Ripple simultaneously released the XRPL AI Starter Kit, giving developers tools to build AI-agent payment applications on the XRP Ledger using XRP and RLUSD. The launch coincided with Mastercard naming Ripple as a partner in the agentic-commerce network, signaling deepening ties between traditional payments infrastructure and crypto rails.
The initiative opens Mastercard's global card network to programmatic AI spending, potentially accelerating adoption of crypto-based micropayments for autonomous services such as data queries, compute resources, or API calls. No specific pricing or fee structures for the service have been disclosed by Mastercard.
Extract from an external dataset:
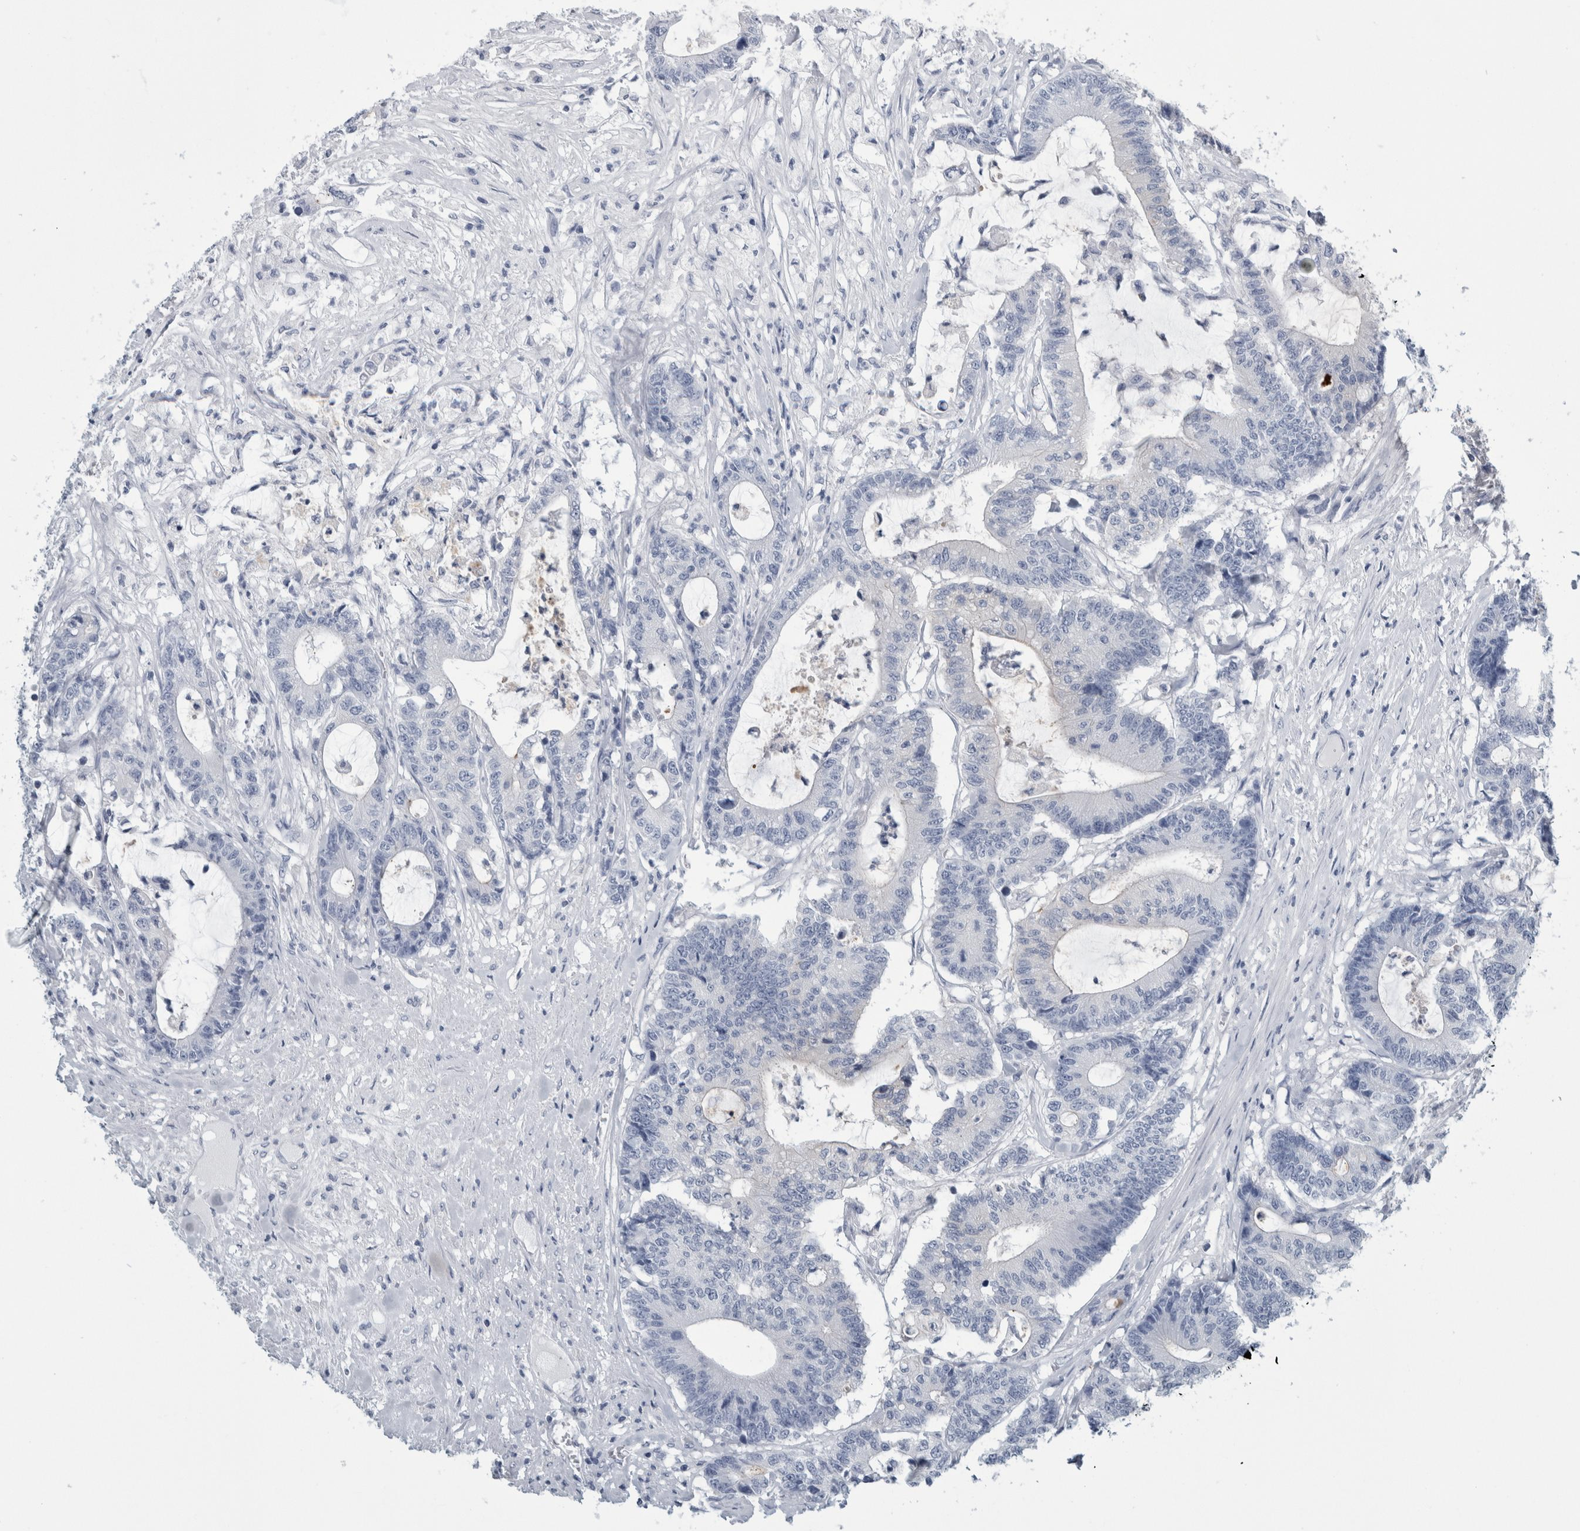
{"staining": {"intensity": "negative", "quantity": "none", "location": "none"}, "tissue": "colorectal cancer", "cell_type": "Tumor cells", "image_type": "cancer", "snomed": [{"axis": "morphology", "description": "Adenocarcinoma, NOS"}, {"axis": "topography", "description": "Colon"}], "caption": "Tumor cells are negative for brown protein staining in adenocarcinoma (colorectal).", "gene": "ANKFY1", "patient": {"sex": "female", "age": 84}}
The move places Mastercard alongside Visa in exploring programmable money for machines, though Visa has not announced a comparable agentic-commerce initiative. Regulatory clarity around AI-agent payments remains nascent; the SEC has not issued guidance on whether such transactions fall under securities laws when stablecoins are involved.
Critics argue that AI-agent payments introduce novel risks around authorization, fraud liability, and consumer protection — particularly when an agent autonomously commits funds without human oversight. Mastercard has not detailed how dispute resolution or chargeback mechanics would function in fully autonomous scenarios.